As Genome3D is a database of pre-computed models, if the Phyre2 information is valuable to you, the best procedure is to rerun Phyre2 from its web page to obtain the very latest predictions with the most recent analysis features.

For the purposes of this workshop, we have recently re-run UniProt Q14654 through a newer version of Phyre2. The results of this analysis can be found by scrolling to the top of the results page and clicking on a link entitled: “Click here for UPDATED RESULTS for Genome3D Workshop”. Click that link now.

In general, if you want to resubmit a sequence to Phyre2, just visit the main submission page. This can be found here:  http://www.sbg.bio.ic.ac.uk/phyre2/ or just by searching for Phyre2 in Google.

3) Phyre Investigator

Once you have clicked on the “UPDATED RESULTS” link in Step 2, you will be taken to a newer version of the analysis. The layout is largely similar to that seen in Step 2 but with optional show/hide links to avoid screen clutter. If you go to the “Detailed Template information” section there is, in each row, a new link in the rightmost column saying “View Investigator results”. (Normally a button would be present here for you to choose whether to run Phyre Investigator, but we have already run all these analyses for you.)

Go to the first entry in the table of results (template c3syaA_). Click on the “view Investigator results” link. This will take you to a page showing the results of running a large number of different analysis programs on the top-ranking model from Phyre2.
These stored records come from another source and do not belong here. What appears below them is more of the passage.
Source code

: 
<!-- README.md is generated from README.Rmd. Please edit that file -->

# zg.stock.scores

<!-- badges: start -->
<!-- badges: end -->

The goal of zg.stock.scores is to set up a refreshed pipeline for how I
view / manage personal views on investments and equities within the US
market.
From left to right, the page displays the model in an interactive JSMol window, buttons providing a choice of analyses, and two bar graphs displaying preferred amino acids at each position in the sequence and mutations likely to have a phenotypic effect as predicted by SuSPect.
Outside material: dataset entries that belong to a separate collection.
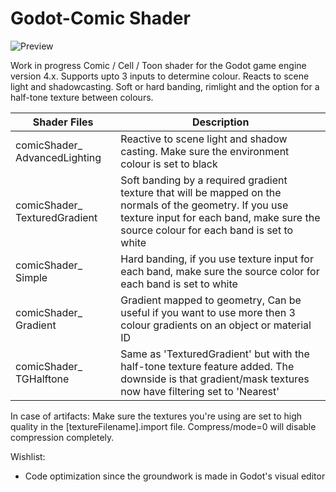 # Godot-Comic Shader
![Preview](https://i.postimg.cc/rwJVZXh9/kyubuscomicshader5.jpg)

Work in progress Comic / Cell / Toon shader for the Godot game engine version 4.x. Supports upto 3 inputs to determine colour. Reacts to scene light and shadowcasting. Soft or hard banding, rimlight and the option for a half-tone texture between colours.


|Shader Files     |Description|
|-------------------------------|-------------|
|comicShader_ AdvancedLighting   |Reactive to scene light and shadow casting. Make sure the environment colour is set to black|
|comicShader_ TexturedGradient  |Soft banding by a required gradient texture that will be mapped on the normals of the geometry. If you use texture input for each band, make sure the source colour for each band is set to white|
|comicShader_ Simple            |Hard banding, if you use texture input for each band, make sure the source color for each band is set to white|
|comicShader_ Gradient          |Gradient mapped to geometry, Can be useful if you want to use more then 3 colour gradients on an object or material ID|
|comicShader_ TGHalftone		|Same as 'TexturedGradient' but with the half-tone texture feature added. The downside is that gradient/mask textures now have filtering set to 'Nearest'|


In case of artifacts: Make sure the textures you're using are set to high quality in the [textureFilename].import file. Compress/mode=0 will disable compression completely.

Wishlist:
- Code optimization since the groundwork is made in Godot's visual editor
At the bottom of the page is a sequence and secondary structure view. As you hover your mouse over a region of the sequence, it will highlight where that residue is in the model. Scroll the sequence pane to the right to find residue R201. If you hover over that residue in the sequence view you can see the mutations graph above shows that almost all changes to this residue (with the exception of an R->A mutation) are strongly predicted (tall red bars) to have a phenotypic effect.

If you click on this residue it will spacefill that position in the JSmol window. Go to the “Analyses” panel, click on “Function” and click on “Mutational sensitivity”. This colours the entire structure by the average confidence from SuSPect of a mutation having a phenotypic effect. As you can see, the highlighted R201 is coloured orange indicating high sensitivity to mutation.

4) The SuSPect web server

SuSPect is our predictor of the phenotypic effect of amino acid variants including nsSNPs. It uses a machine learning approach (an SVM) based on sequence and protein-protein interaction network features to make the prediction. Within SuSPect there are either pdb or Phyre2-predicted structures stored.
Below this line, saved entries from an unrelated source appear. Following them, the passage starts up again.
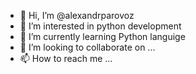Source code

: - 👋 Hi, I’m @alexandrparovoz
- 👀 I’m interested in python development
- 🌱 I’m currently learning Python languige
- 💞️ I’m looking to collaborate on ...
- 📫 How to reach me ...

<!---
alexandrparovoz/alexandrparovoz is a ✨ special ✨ repository because its `README.md` (this file) appears on your GitHub profile.
You can click the Preview link to take a look at your changes.
--->
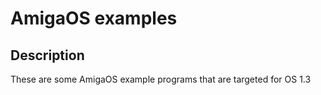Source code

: # AmigaOS examples

## Description

These are some AmigaOS example programs that are targeted for OS 1.3
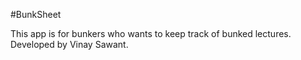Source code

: #BunkSheet

This app is for bunkers who wants to keep track of bunked lectures.
Developed by Vinay Sawant.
To explore the use of SuSPect click on the link:

 http://www.sbg.bio.ic.ac.uk/~suspect/

You can enter Q14654 R201H and run to see the effect of this mutation

You will see a score of 87 suggesting that this sequence change is disease associated. Click on this score and you see the features used in SuSPect to make this prediction.

References

  • Kelley, L.A. & M.J. Sternberg, Protein structure prediction on the Web: a case study using the Phyre server. Nat Protoc, 2009. 4: p. 363-71.
  • Yates, C.M., I. Filippis, L.A. Kelley & M.J. Sternberg, SuSPect: Enhanced Prediction of Single Amino Acid Variant (SAV) Phenotype Using Network Features. J Mol Biol, 2014. 426: p. 2692-701.